Tag Archives: citation

The new citation

Photo courtesy of kharied on Flickr

As we continue to teach students how to seamlessly embed quotations into their writing, it occurs to me that we have developed a new way to cite our sources, namely online and using hyperlinks.

The hyperlinked citations are much more than an attribution of cited sources; they are also:

  • a direct link the the source itself
  • a solution to wordy explanations which interrupt the flow of the sentence
  • a dense and complexly charged way of writing

Here’s an example from a  blog post I was reading this morning:

(Brian Lamb is writing about the notion of curation as a model for teaching)
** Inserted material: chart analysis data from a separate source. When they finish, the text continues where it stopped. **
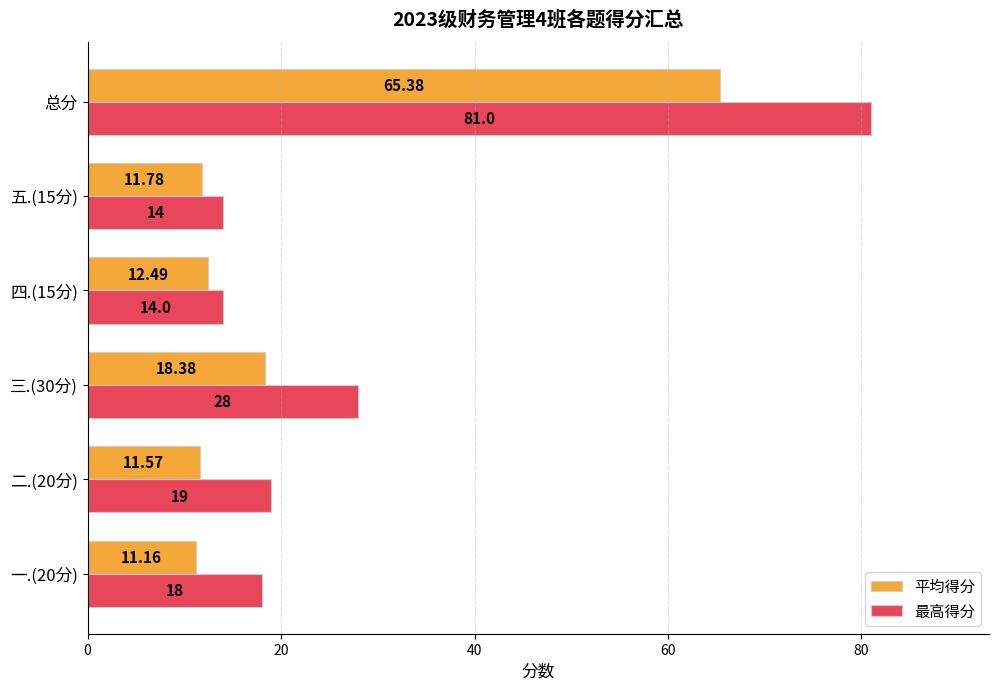

What is the difference between the maximum and second lowest values in the 最高得分 series?

67.0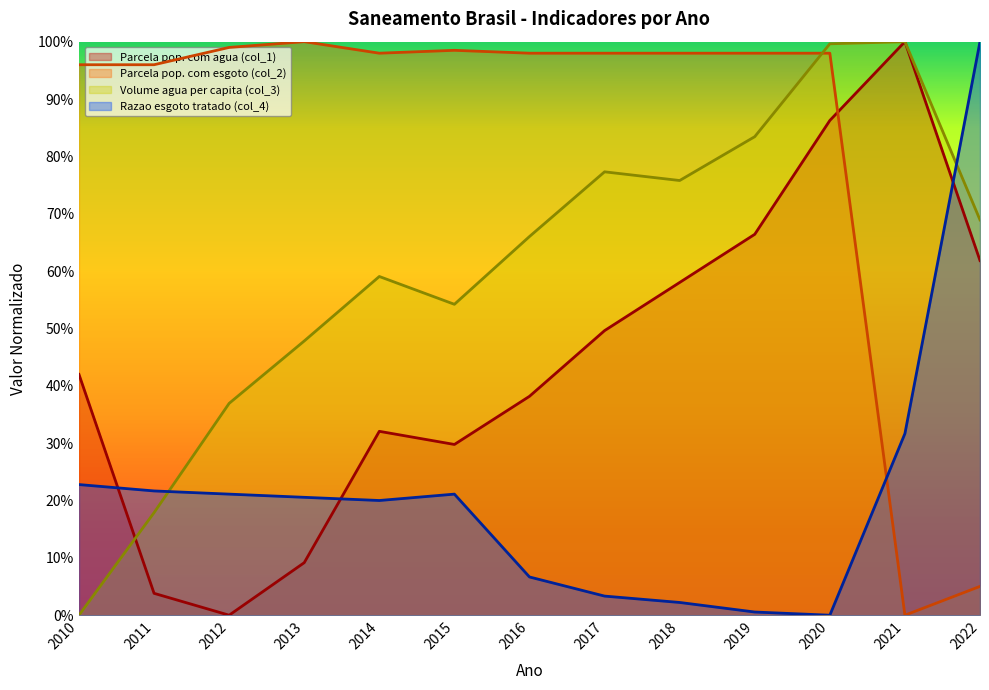

Reading left to right, what are all the values shown in this chart?

Parcela pop. com agua (col_1): 0.4	0.0	0.0	0.1	0.3	0.3	0.4	0.5	0.6	0.7	0.9	1.0	0.6
Parcela pop. com esgoto (col_2): 1.0	1.0	1.0	1.0	1.0	1.0	1.0	1.0	1.0	1.0	1.0	0.0	0.1
Volume agua per capita (col_3): 0.0	0.2	0.4	0.5	0.6	0.5	0.7	0.8	0.8	0.8	1.0	1.0	0.7
Razao esgoto tratado (col_4): 0.2	0.2	0.2	0.2	0.2	0.2	0.1	0.0	0.0	0.0	0.0	0.3	1.0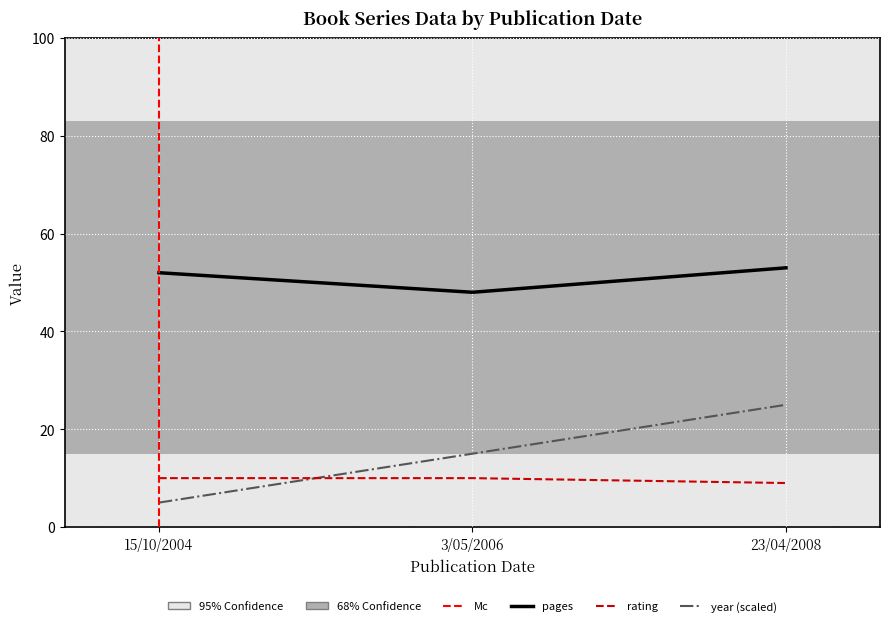

Rank the series at 3/05/2006 from lowest to highest value.

rating, year, pages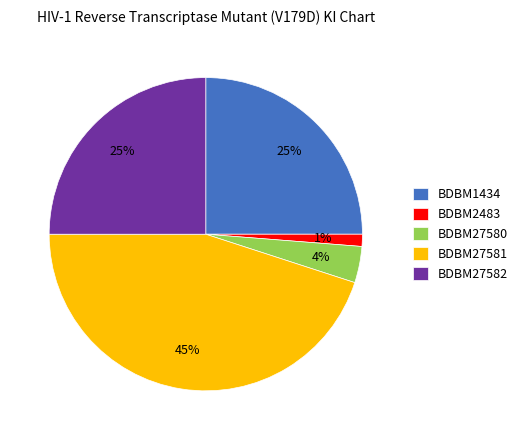

Which has a higher value, BDBM27582 or BDBM27580?

BDBM27582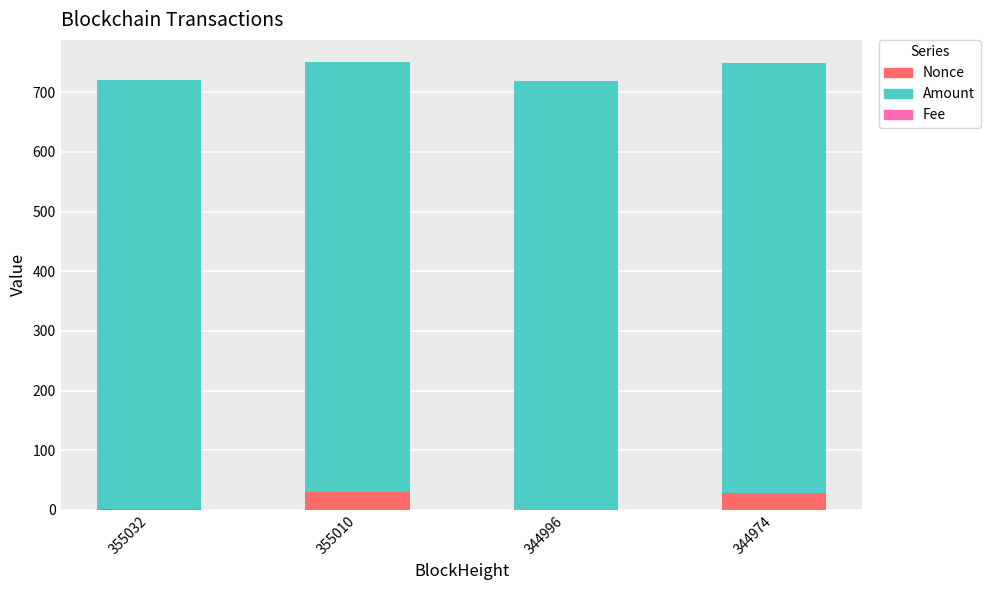

What is the maximum value for Nonce?

30.0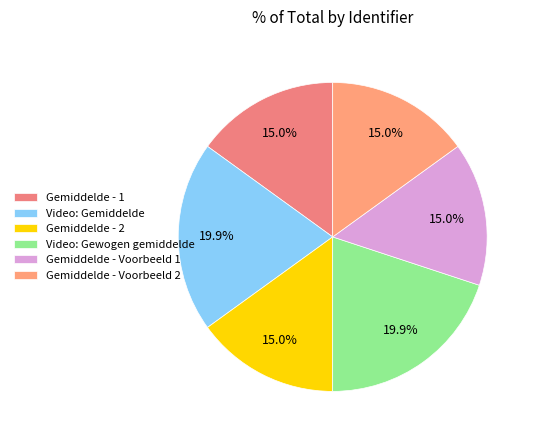

How much of the chart is everything except Gemiddelde - Voorbeeld 2?

85.0%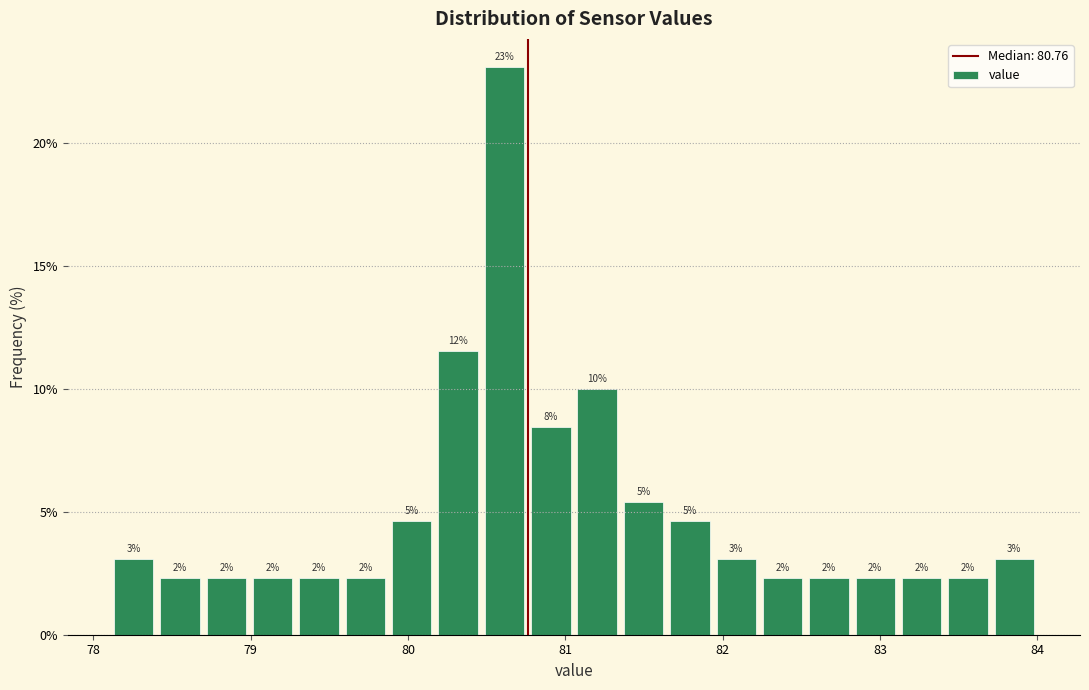

Read against the x-axis, roughly where is the centre of the tallest bar?

80.6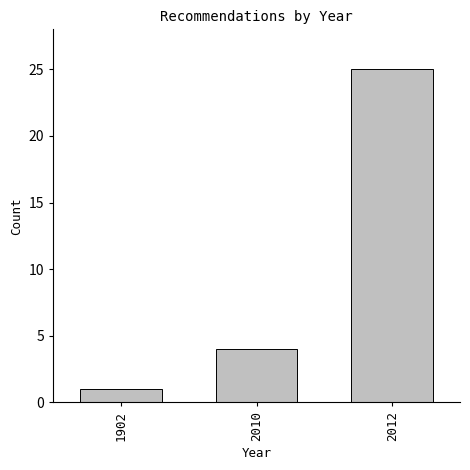

Reading left to right, list all the values displayed in this chart.

1	4	25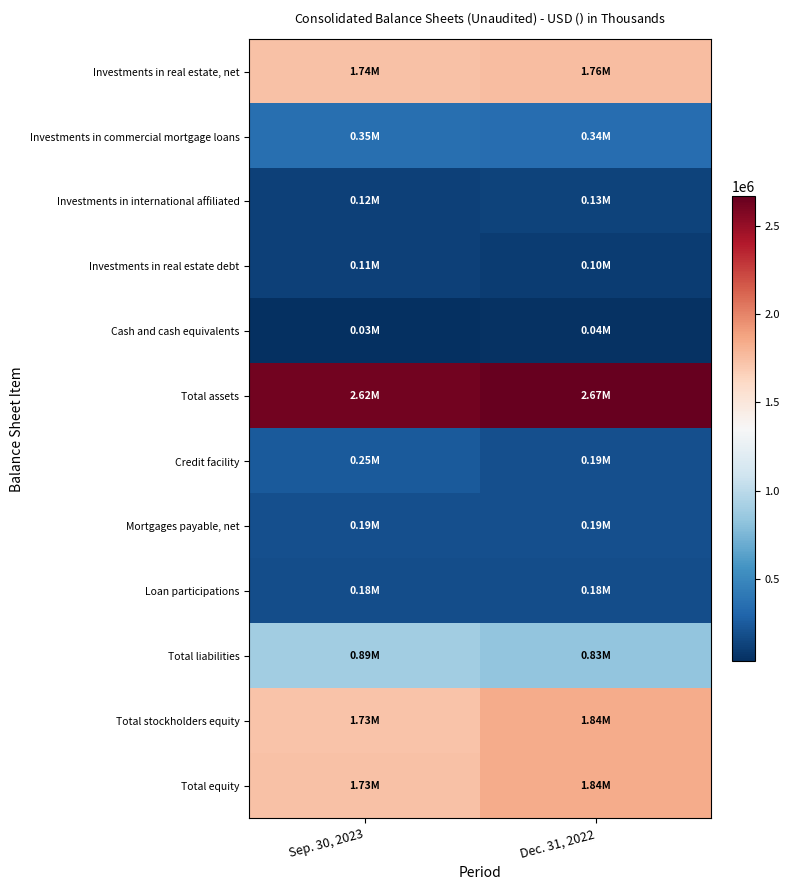

Rank the series by their maximum value, from lowest to highest.

Cash and cash equivalents, Investments in real estate debt, Investments in international affiliated, Loan participations, Mortgages payable, net, Credit facility, Investments in commercial mortgage loans, Total liabilities, Investments in real estate, net, Total stockholders equity, Total equity, Total assets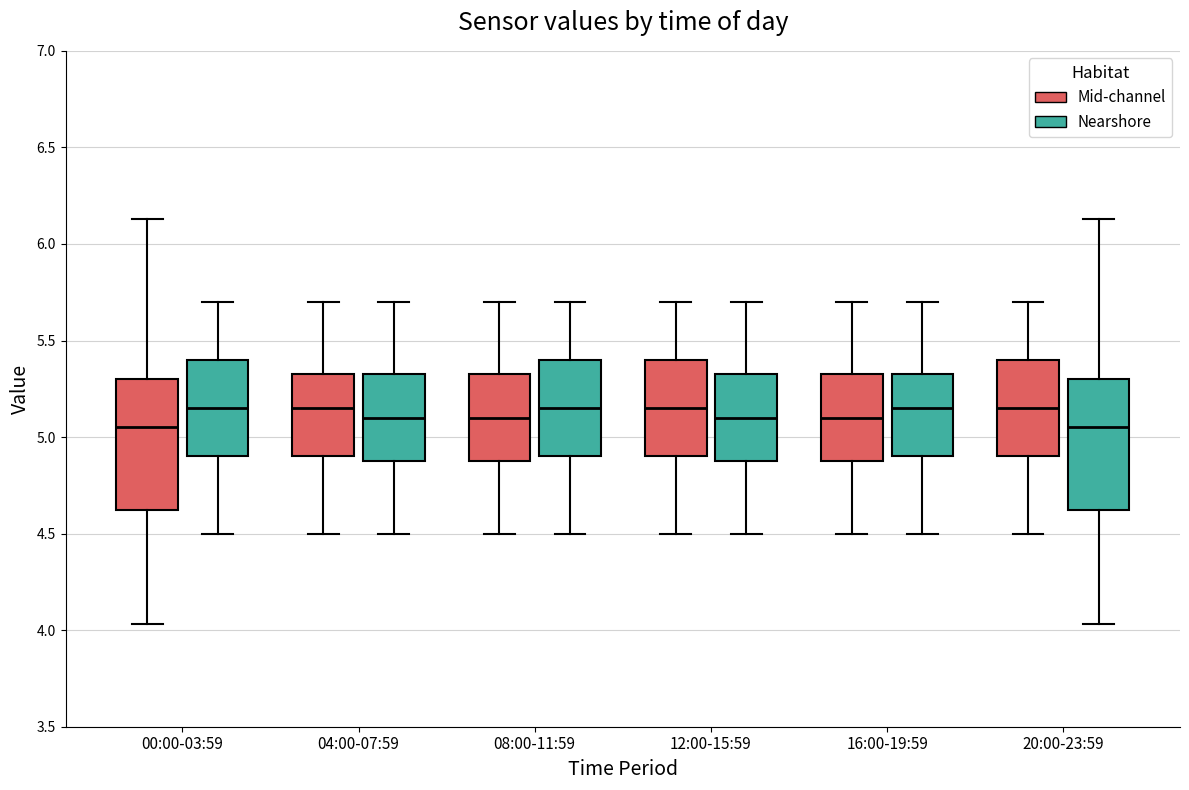

Reading left to right, transcribe this box plot: for each box, give where its median line is, the range the box spans, and where its two whiskers end, as read against the y-axis. The values are not printed on the chart, so give them approximately, as read against the axis.

00:00-03:59 (Mid-channel): median 5.05, box 4.60 to 5.30, whiskers 4.05 to 6.15
00:00-03:59 (Nearshore): median 5.15, box 4.90 to 5.40, whiskers 4.50 to 5.70
04:00-07:59 (Mid-channel): median 5.15, box 4.90 to 5.35, whiskers 4.50 to 5.70
04:00-07:59 (Nearshore): median 5.10, box 4.90 to 5.35, whiskers 4.50 to 5.70
08:00-11:59 (Mid-channel): median 5.10, box 4.90 to 5.35, whiskers 4.50 to 5.70
08:00-11:59 (Nearshore): median 5.15, box 4.90 to 5.40, whiskers 4.50 to 5.70
12:00-15:59 (Mid-channel): median 5.15, box 4.90 to 5.40, whiskers 4.50 to 5.70
12:00-15:59 (Nearshore): median 5.10, box 4.90 to 5.35, whiskers 4.50 to 5.70
16:00-19:59 (Mid-channel): median 5.10, box 4.90 to 5.35, whiskers 4.50 to 5.70
16:00-19:59 (Nearshore): median 5.15, box 4.90 to 5.35, whiskers 4.50 to 5.70
20:00-23:59 (Mid-channel): median 5.15, box 4.90 to 5.40, whiskers 4.50 to 5.70
20:00-23:59 (Nearshore): median 5.05, box 4.60 to 5.30, whiskers 4.05 to 6.15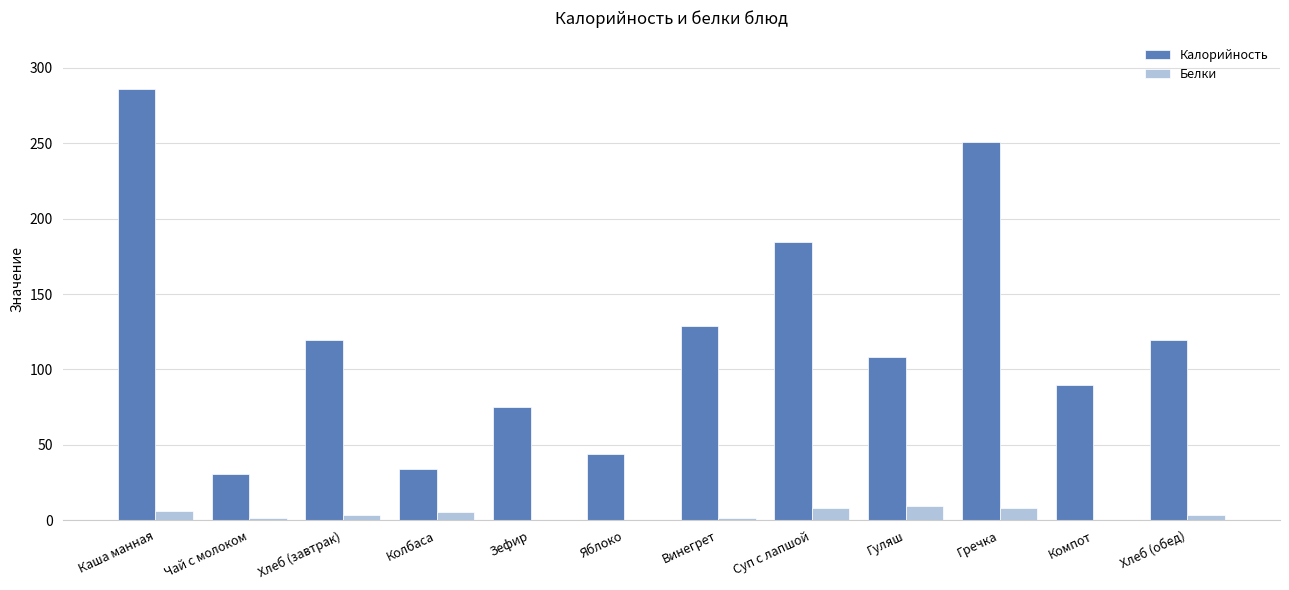

What is the total value across all series at Яблоко?

44.4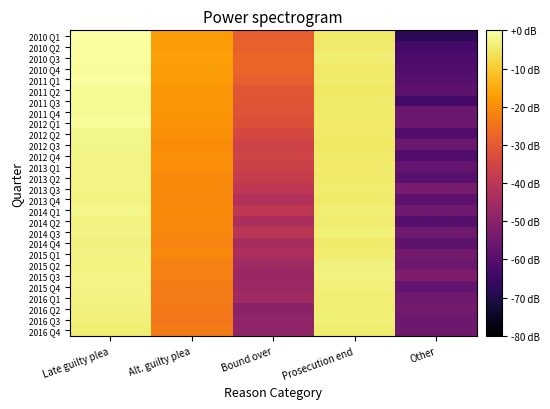

At how many categories does at least one series exceed -37?

4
Yet again, I’m reminded of my favorite band of mad, bad content curators at WFMU (this year’s fundraising marathon is over, but they’ll still take your money), and how its Free Music Archive places curation at the centre of its mission. There’s an interesting interview on 3 Quarks Daily with WFMU station manager (and killer OpenEd 2009 keynoter) Ken Freedman that cuts to the intersection between freeform weirdness and careful curation.

Not only is this hyperlinked method of citation a new way of writing, but it’s also a new way of reading. You might say that the writer has done the work of bringing in the textual background for his ideas, but the reader also has to do the hard work of going to the sources and reading for understanding.

Footnotes? Why have these at the foot of the page when you can embed them directly?

I’m thinking that this hyperlinked writing should be the way of student resources at school and universities. How much richer and more efficient would online resources be which embedded background knowledge and served as a model for referencing sources?

What I like best about hyperlinked citation is that it leads me to places I haven’t discovered, giving me the option of following new research paths, often serendipitous. It’s an exciting way to learn – not didactic, not limiting, but opening up options for independent learning.

Shouldn’t we start to teach students this new way of reading and writing?